The department is unable to provide any admissions counseling, such as advising or assessment, for applicants or prospective applicants and therefore does not respond to such requests. Our M.S. admissions and program pages address all the relevant information, so please take the time to read them thoroughly. You might also consult the course catalog (which will be slightly modified next year). Take also a look at the minimal prerequisites.
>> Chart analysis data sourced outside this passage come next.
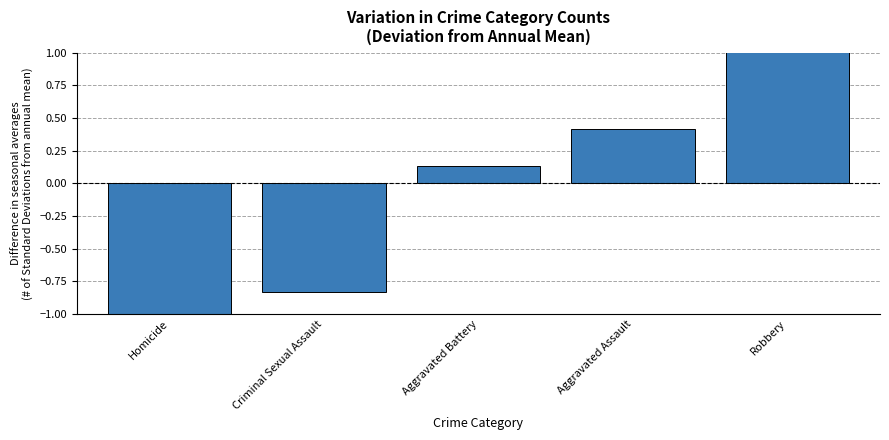

Rank the categories by value from lowest to highest.

Homicide, Criminal Sexual Assault, Aggravated Battery, Aggravated Assault, Robbery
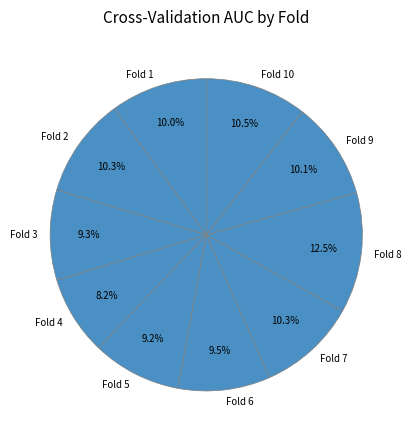

Count the number of slices in the pie.

10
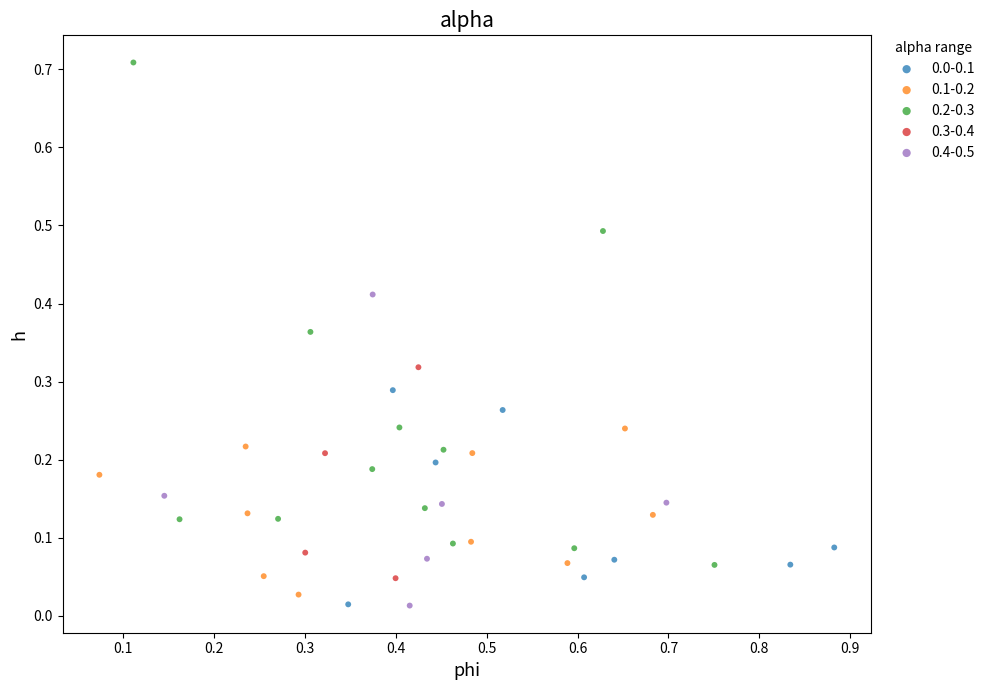

Which series has the widest spread of Y values?

0.2-0.3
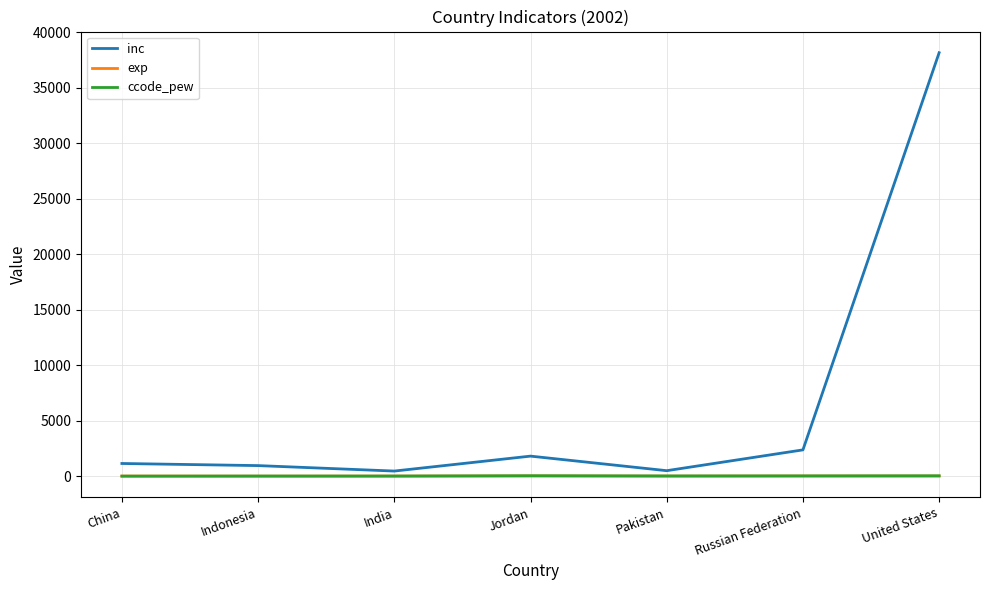

Which series has the largest range (max minus min)?

inc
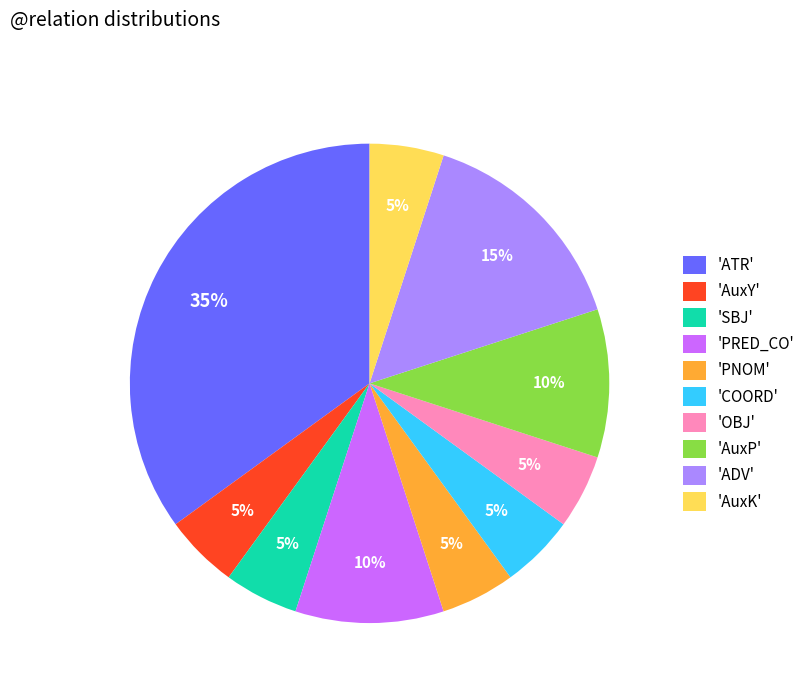

Which has a higher value, 'PNOM' or 'AuxP'?

'AuxP'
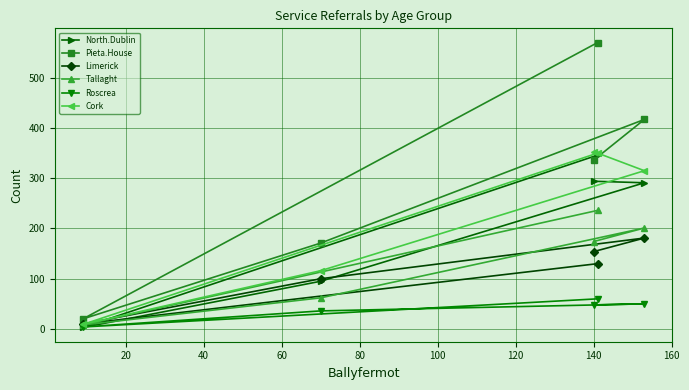

What is the maximum value for Tallaght?

236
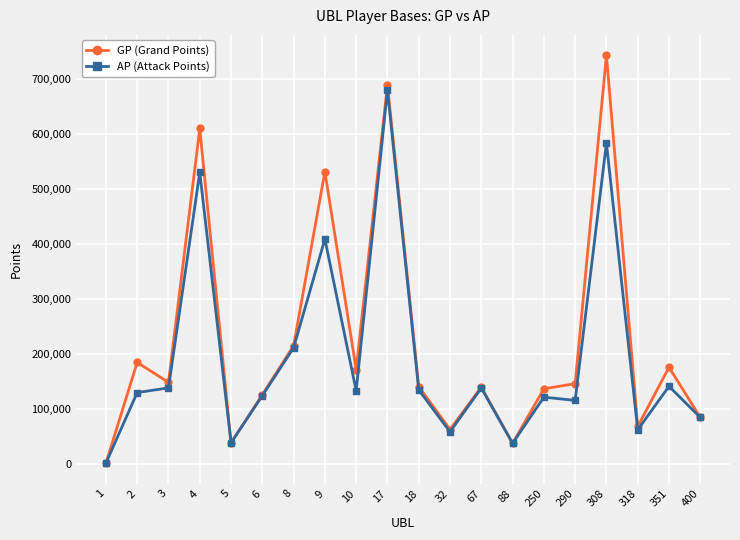

List the series in order of their peak value, lowest first.

AP (Attack Points), GP (Grand Points)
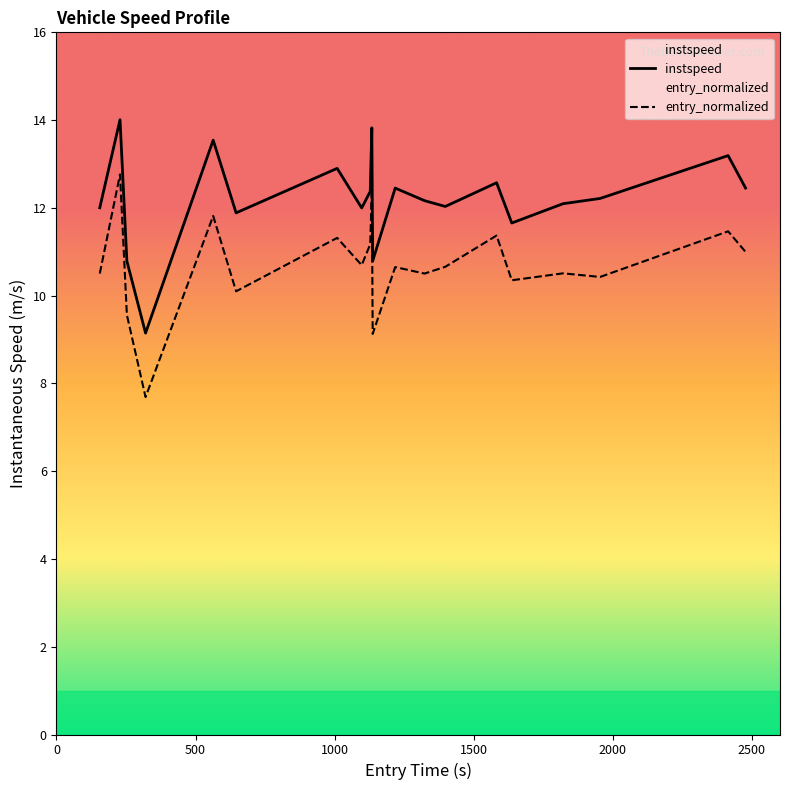

Which series has the widest spread of values?

entry_normalized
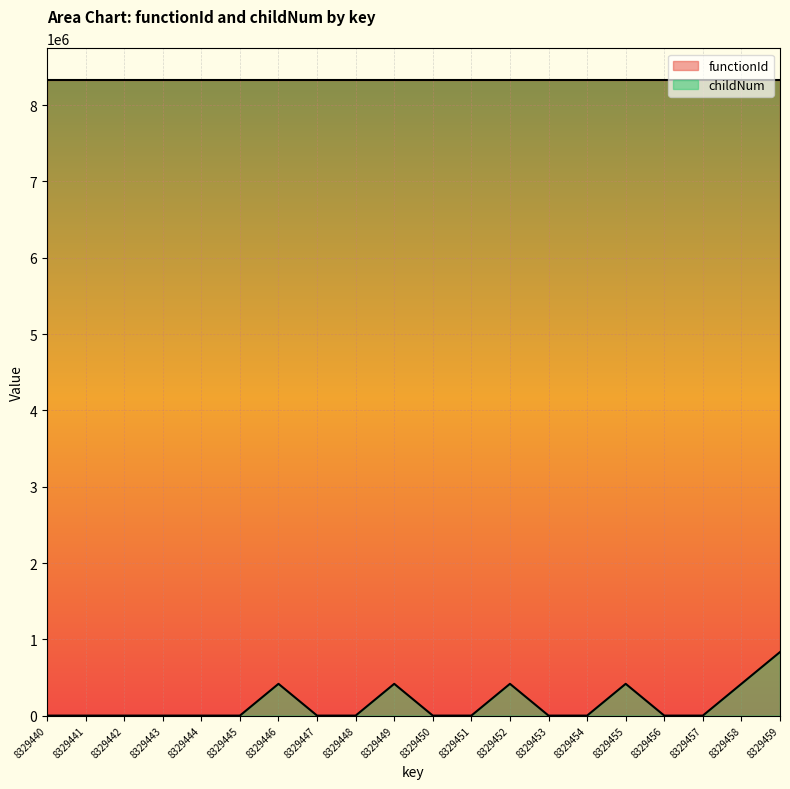

Is it true that the value at 8329444 is -352419.9?

False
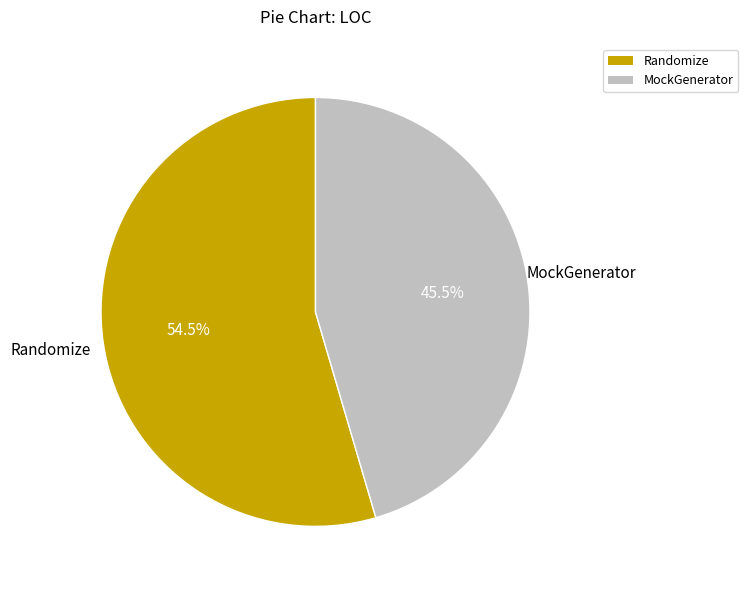

Which slice is the smallest?

MockGenerator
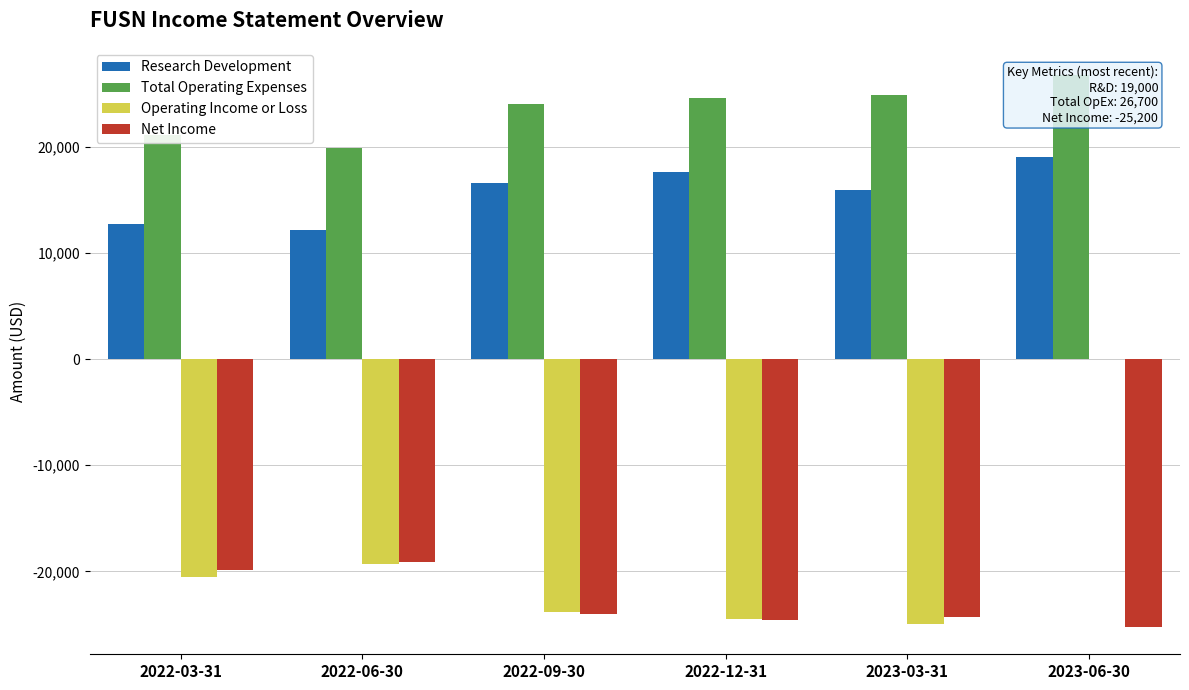

What is the sum of the Net Income values at 2022-12-31 and 2023-06-30?

-49800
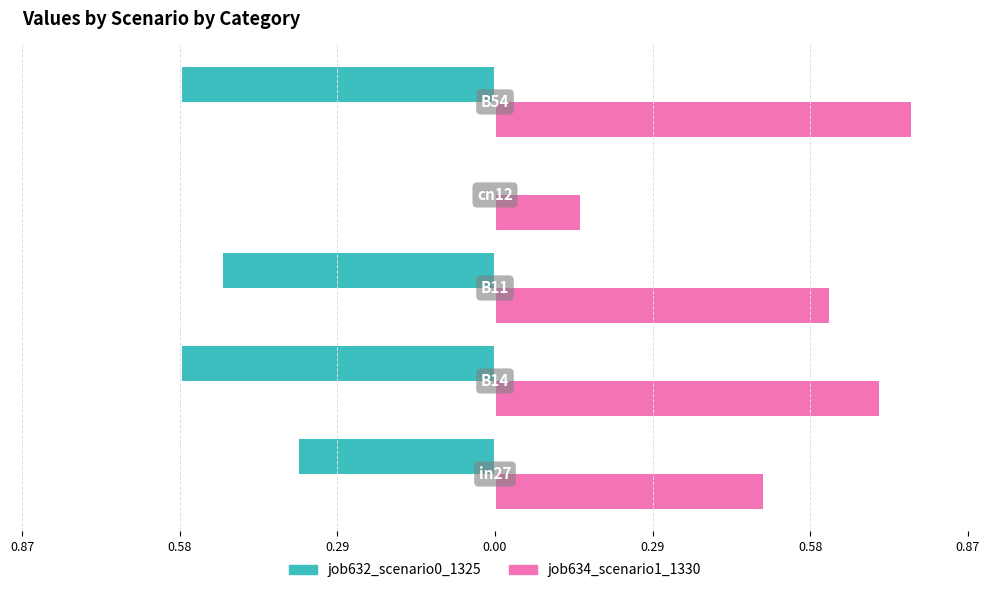

Which series has the largest total across all categories?

job634_scenario1_1330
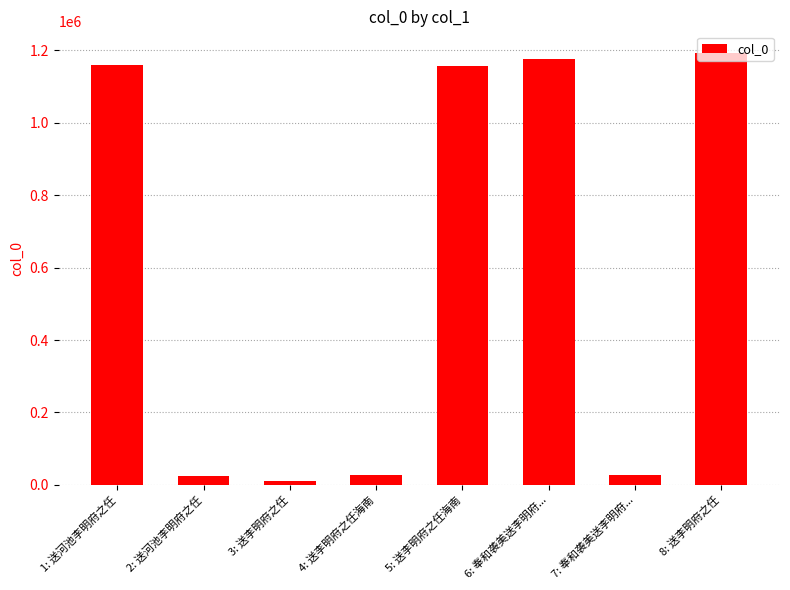

What is the change in value from 1: 送河池李明府之任 to 2: 送河池李明府之任?

-1135942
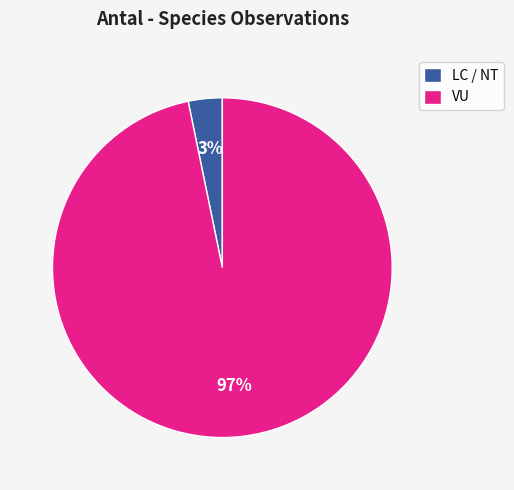

To the nearest percent, what is the average slice percentage?

50%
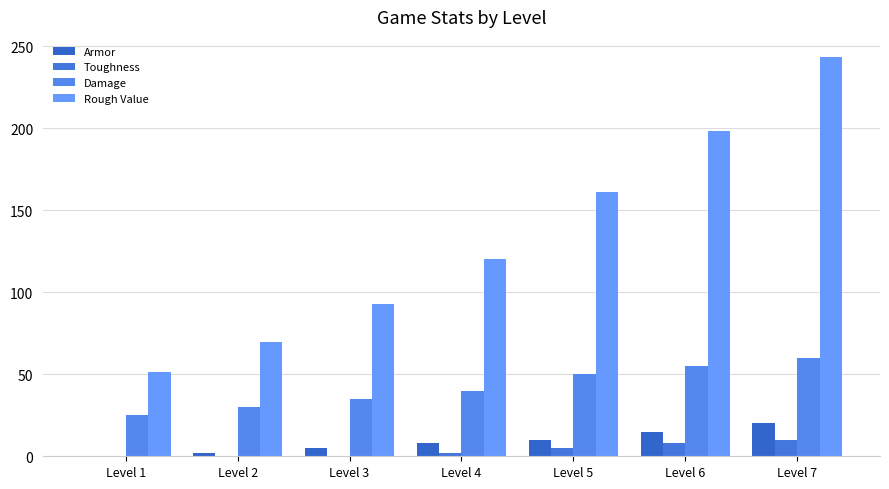

Count the number of data series in this chart.

4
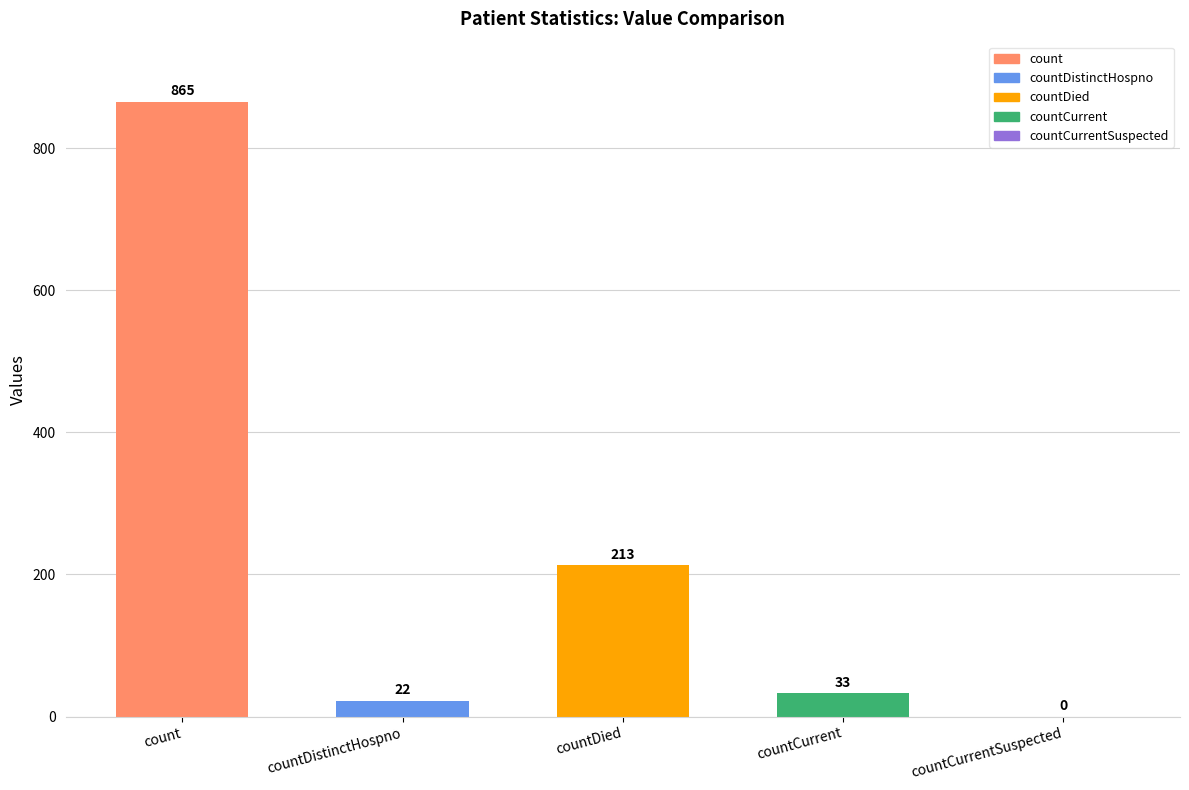

Count the number of categories in the chart.

5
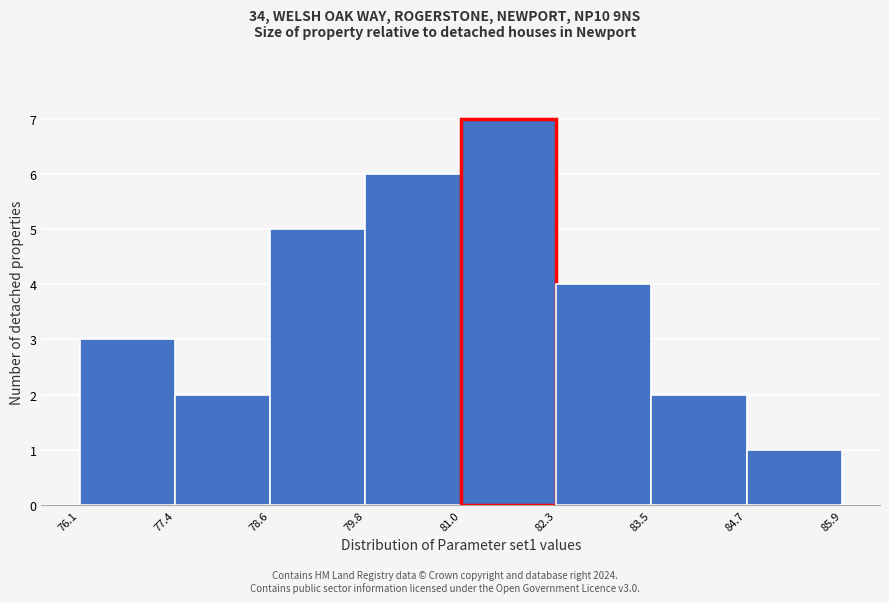

Reading left to right, transcribe this chart: for each bar, give the range it covers on the x-axis and its height. The values are not printed on the chart, so give them approximately, as read against the axis.

76.1 to 77.4: 3
77.4 to 78.6: 2
78.6 to 79.8: 5
79.8 to 81.0: 6
81.0 to 82.3: 7
82.3 to 83.5: 4
83.5 to 84.7: 2
84.7 to 85.9: 1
DataScience and BigData in Paris Saclay
DataScience and BigData are key enabling technologies… Data science is based on a set of techniques and theories from many fields within the broad areas of mathematics, statistics, information science, and computer science, including machine learning,, signal and image processing, statistical learning, data mining, but also database, data engineering, visualization, predictive analytics, uncertainty modeling, data warehousing, data compression, computer programming and high performance computing. Of particular relevance are algorithms and methods that can be scaled to Big Data are of particular interest in data science. Data science utilizes data preparation, statistics, predictive modeling and machine learning to investigate problems. Applications are numerous: marketing, fraud detection, risk management, marketing analytics, public policy, etc. Data science has now a sginificant impact both in academic and applied research; it has recently proposed disruptive ideas in man-machine interface (machine translation, speech recognition), web-related technologies (search engines, ad-management, recommender systems), digital economy (marketing, fraud detection, churning), but also health care, social sciences and the humanities. It heavily influences economics, business and finance.
Regular week P3
- Monday, 10h00-12h00, 14h-17h00, Systems for Big Data Analytics (Y. Diao, Ecole Polytechnique, location: Ecole Polytechnique)
- Tuesday, 11h00-13h00, Apprentissage par aggregation (P. Alquier, ENSAE, location: ENSAE)
- Tuesday 14h00-16h00, 16h00-18h00 (lab) Simulation-based Learning (G. Fort, Telecom Paris-Tech, E. Moulines, Ecole Polytechnique, location: ENS Cachan, joint MVA)
- Tuesday 14h00-16h00, Introduction mathématiques au compressed sensing (G. Lecué, ENSAE, location: ENSAE)
- Wednesday 13h00-16h00, Kernel methods for Machine Learning (J. Mairal, INRIA, location ENS Cachan)
- Thursday 14h00-18h00, Advanced Learning for text and graphs (M. Vazirgiannis, Ecole Polytechnique, location: Ecole Polytechnique)
- Wednesday 9h30-12h30, Sequential Learning and Sequential Optimization (G. Stoltz, HEC, location: Univ. Paris-Sud, joint filière Mathématiques de l’Aléatoire et Optimisation).